Нахимов проходит на правый фас укрепления и весело здоровается, с матросами.
– Вот наконец и проснулись неприятели наши. Посмотрим-с, на что они способны. Грохот выстрелов учащается.
– Квочка!
– кричит наблюдатель в прикрытие, и бомба с визгом впивается в каменную стенку, разрывая старательно уложенные камни
– Галки!
– тем же беспечным, насмешливым голосом докладывает матрос, хотя два ядра шлепнулись в центре пехотного резерва и солдаты спешно крестятся над убитыми.
– А зачем так близко батальон литовцев подвели?
– морщится Нахимов. Кто это приказал? На случай штурма успеем вызвать. Отведите, господин майор, ваших людей на завал, в лощину. А здесь оставьте адъютанта.
– Жеребец!
– снова возглашает наблюдатель и направлением руки показывает место, в которое должна упасть двухпудовая бомба.
Павел Степанович подходит к амбразуре, которую очищают и смачивают швабрами батарейцы.
– Ну-с, отойди, братец. А, Кошка! Чего ты застыл на месте?
Матрос нехотя отодвигается и неодобрительно смотрит на золотые эполеты адмирала.
– Он картошкой бьет, ваше превосходительство. Пристрелялся по амбразурам.
– Вот и нечего подставляться на картечь. По такому красавцу небось не одна девка заплачет.
Павел Степанович приставляет
– Нуте-с, голубчик, сними щит. Да не ломай фуражку, дело надо делать-с. Так-то, молодец!
– одобряет адмирал, потому что матрос, несмотря на посыпавшиеся пули, живо снимает щит.
Нахимов сгибается над орудием и бросает артиллерийской прислуге:
– Подъемный винт на шесть градусов. Вправо, вправо. Есть. Так палить.
– Вот-с, попробуйте на этом прицеле, - говорит он лейтенанту, командующему батареей.
– К орудиям!
– командует лейтенант.
Гремит залп, сотрясая весь бастион. С воем летят бомбы на Рудольфову гору, взметают над брустверами землю и балки.
– Очень хорошо!
– кричит Нахимов в ухо лейтенанту.
– Побыстрее надо. Батально. Не давайте им опомниться.
Через час на Рудольфовой горе один за другим раздаются взрывы, и столбы красного пламени в густом черном дыму поднимаются над линией французов.
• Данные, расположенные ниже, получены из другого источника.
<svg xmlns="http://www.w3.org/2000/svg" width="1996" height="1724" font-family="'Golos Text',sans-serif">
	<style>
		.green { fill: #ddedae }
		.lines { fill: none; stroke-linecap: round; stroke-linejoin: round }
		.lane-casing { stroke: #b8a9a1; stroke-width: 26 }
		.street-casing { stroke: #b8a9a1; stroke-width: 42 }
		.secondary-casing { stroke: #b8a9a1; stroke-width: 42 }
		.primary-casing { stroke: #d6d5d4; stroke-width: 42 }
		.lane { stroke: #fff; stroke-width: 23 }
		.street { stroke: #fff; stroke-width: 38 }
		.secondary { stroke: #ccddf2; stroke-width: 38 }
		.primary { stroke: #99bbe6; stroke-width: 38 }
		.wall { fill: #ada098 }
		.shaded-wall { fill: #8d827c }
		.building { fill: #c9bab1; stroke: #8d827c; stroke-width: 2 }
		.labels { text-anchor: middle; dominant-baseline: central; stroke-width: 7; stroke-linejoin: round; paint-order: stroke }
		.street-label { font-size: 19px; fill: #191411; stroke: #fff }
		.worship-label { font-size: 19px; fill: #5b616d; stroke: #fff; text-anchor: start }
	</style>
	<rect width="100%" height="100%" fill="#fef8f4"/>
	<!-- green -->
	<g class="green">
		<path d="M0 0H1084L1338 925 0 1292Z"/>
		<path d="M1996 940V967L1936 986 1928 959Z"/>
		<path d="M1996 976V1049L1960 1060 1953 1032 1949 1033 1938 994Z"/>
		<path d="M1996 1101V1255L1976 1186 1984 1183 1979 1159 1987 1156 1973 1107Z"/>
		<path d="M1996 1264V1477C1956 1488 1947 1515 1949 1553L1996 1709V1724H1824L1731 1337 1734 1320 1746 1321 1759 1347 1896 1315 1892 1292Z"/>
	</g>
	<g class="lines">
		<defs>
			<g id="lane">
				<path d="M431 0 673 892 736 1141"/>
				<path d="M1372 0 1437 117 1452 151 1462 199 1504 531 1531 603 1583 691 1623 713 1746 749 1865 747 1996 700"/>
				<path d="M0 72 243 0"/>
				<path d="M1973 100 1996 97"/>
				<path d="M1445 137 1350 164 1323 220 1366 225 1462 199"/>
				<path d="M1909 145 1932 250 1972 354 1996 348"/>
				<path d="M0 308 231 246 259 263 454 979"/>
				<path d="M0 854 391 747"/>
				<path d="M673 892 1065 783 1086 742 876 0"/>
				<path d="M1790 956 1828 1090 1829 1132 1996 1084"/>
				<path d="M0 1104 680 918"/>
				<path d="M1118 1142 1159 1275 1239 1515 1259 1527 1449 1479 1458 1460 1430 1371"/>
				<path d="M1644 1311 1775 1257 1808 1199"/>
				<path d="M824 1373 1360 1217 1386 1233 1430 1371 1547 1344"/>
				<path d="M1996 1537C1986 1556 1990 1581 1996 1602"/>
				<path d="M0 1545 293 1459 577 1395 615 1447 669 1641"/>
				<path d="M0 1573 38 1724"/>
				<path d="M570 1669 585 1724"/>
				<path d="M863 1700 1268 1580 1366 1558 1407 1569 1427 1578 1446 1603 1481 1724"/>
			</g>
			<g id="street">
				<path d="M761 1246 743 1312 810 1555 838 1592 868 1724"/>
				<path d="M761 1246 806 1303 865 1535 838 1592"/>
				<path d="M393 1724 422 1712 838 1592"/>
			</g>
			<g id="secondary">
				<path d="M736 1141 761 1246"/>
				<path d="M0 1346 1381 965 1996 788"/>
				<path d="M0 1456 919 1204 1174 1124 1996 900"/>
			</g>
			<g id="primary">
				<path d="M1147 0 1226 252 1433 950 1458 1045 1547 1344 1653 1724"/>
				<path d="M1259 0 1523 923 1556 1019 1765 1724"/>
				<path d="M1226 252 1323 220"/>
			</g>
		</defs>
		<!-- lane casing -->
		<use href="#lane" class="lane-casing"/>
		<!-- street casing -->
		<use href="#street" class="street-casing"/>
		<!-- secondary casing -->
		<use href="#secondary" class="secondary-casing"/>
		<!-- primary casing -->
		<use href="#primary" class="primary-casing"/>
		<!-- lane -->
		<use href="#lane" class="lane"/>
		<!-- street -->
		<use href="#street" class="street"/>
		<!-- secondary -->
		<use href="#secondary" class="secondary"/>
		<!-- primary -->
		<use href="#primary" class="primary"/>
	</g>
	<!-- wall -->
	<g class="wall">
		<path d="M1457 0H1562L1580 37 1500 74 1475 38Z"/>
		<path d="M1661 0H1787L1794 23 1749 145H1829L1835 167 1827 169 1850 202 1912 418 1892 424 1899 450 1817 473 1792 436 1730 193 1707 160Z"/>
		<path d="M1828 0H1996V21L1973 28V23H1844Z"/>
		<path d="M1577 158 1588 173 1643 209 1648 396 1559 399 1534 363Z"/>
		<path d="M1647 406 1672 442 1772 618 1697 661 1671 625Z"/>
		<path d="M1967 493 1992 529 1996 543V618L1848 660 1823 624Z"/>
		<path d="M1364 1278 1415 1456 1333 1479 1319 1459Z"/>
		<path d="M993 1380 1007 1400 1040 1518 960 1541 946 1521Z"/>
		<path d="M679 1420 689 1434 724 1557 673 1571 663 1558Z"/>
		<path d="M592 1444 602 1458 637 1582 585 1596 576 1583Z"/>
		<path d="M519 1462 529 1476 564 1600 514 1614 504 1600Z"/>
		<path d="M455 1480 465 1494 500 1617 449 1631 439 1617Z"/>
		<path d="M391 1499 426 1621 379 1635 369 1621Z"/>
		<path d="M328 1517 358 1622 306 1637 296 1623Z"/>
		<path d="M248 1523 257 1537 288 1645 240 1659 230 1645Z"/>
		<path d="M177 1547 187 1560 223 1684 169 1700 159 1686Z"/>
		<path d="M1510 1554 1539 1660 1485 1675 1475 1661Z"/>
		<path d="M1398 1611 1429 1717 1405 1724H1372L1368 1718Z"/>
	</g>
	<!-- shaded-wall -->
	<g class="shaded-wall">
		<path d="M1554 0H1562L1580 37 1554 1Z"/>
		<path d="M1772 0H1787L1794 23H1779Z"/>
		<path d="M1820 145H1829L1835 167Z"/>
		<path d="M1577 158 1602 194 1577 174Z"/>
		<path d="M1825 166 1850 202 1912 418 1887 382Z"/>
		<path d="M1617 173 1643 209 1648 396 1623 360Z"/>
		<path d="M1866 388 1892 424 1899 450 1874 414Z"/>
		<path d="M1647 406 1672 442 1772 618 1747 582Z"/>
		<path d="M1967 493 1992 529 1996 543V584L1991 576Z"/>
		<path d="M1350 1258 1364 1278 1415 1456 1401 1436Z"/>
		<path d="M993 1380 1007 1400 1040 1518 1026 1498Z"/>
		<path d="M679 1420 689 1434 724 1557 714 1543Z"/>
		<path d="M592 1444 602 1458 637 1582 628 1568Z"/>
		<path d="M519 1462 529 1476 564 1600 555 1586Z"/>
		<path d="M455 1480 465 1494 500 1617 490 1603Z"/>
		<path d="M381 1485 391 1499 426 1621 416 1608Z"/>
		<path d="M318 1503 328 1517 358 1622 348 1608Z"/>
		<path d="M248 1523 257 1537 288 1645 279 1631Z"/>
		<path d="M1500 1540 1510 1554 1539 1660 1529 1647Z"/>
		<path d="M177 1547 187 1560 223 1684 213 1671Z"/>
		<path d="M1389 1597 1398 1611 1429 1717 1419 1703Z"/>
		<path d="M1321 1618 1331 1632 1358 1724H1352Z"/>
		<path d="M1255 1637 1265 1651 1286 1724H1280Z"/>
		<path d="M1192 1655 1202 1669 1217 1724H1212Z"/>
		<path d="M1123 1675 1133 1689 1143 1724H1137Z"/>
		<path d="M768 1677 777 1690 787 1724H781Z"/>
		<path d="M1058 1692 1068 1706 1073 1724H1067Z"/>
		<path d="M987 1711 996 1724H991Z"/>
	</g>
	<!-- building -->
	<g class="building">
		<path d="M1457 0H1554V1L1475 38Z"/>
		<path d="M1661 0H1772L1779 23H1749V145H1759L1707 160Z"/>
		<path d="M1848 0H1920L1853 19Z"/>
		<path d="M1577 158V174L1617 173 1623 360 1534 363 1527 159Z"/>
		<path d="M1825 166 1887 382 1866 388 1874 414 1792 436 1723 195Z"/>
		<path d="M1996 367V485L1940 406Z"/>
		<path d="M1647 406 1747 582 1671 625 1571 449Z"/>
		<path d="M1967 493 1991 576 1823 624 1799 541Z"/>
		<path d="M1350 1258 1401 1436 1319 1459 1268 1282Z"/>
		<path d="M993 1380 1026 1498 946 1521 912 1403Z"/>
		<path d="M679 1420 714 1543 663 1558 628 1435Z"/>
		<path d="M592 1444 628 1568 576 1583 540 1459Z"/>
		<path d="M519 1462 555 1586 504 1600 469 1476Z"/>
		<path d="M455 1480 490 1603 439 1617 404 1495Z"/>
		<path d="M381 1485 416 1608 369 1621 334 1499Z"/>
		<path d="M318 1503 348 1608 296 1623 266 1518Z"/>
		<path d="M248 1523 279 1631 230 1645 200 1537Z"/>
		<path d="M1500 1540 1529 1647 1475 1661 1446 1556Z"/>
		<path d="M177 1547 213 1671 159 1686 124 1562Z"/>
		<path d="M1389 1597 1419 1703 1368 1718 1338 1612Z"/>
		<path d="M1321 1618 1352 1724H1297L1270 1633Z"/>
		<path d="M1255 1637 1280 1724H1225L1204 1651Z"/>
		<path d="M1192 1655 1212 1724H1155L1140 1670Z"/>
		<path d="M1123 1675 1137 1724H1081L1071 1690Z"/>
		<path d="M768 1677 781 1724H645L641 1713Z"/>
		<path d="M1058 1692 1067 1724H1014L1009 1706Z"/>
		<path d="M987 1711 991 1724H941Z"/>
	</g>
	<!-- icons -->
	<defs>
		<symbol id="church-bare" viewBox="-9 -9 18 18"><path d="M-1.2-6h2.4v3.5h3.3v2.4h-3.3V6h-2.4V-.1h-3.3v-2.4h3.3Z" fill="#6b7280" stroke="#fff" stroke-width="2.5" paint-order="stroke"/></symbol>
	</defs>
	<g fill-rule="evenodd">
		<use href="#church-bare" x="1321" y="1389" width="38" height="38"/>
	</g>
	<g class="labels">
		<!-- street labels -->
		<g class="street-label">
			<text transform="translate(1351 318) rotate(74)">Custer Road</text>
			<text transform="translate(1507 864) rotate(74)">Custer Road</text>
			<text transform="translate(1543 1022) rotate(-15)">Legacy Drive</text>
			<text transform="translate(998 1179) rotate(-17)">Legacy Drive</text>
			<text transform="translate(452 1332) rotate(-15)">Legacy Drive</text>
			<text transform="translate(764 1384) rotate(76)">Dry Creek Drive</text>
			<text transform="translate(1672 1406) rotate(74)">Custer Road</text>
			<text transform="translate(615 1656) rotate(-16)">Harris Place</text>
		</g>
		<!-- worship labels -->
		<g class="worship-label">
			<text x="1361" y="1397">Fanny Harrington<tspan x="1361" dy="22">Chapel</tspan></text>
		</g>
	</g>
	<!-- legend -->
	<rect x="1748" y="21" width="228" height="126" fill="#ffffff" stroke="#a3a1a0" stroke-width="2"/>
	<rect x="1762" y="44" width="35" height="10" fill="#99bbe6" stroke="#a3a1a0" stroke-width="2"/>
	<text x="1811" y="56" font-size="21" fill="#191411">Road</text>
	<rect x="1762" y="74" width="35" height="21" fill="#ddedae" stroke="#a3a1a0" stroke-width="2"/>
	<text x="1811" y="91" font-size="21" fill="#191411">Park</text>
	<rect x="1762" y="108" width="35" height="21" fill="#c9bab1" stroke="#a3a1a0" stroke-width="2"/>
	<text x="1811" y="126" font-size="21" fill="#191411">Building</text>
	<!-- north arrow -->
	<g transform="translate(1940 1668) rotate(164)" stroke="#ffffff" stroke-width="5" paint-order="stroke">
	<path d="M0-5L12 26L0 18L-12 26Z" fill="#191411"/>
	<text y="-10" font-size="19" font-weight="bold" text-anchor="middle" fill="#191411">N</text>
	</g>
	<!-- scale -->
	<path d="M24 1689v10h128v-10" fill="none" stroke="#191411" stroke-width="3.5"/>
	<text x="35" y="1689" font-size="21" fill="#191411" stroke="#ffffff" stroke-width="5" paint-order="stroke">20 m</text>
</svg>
– Пороховые погреба-с, - лаконически замечает Павел Степанович. Господа французы теперь вас не станут беспокоить. А вы все-таки тревожьте их редкими выстрелами, мешайте им работать.
Он собирается сесть на лошадь, но его окликает Корнилов, приехавший со своей свитой.
– Павел Степанович! Поздравляю с успехом... Да вы ранены? У вас вся голова в крови.
– Кажется, оцарапало-с. Слишком мало, чтобы об этом заботиться, разве фуражку придется новую приобретать.
– Беречься надо, Павел Степанович.
– Вам, вам беречься надо. Вы у нас начальник и душа защиты-с. Куда вы теперь, Владимир Алексеевич?
– Я на Четвертый и на Корабельную. Поглядеть, как против англичан управляемся.
– Ну зачем? Там Новосильский, там Истомин, ни к чему-с. И я вот на Восьмом только побываю, тоже приеду,
– Значит, встретимся на Малаховом.
– Корнилов энергично жмет руку адмирала и пускает в карьер своего высокого ладного жеребца.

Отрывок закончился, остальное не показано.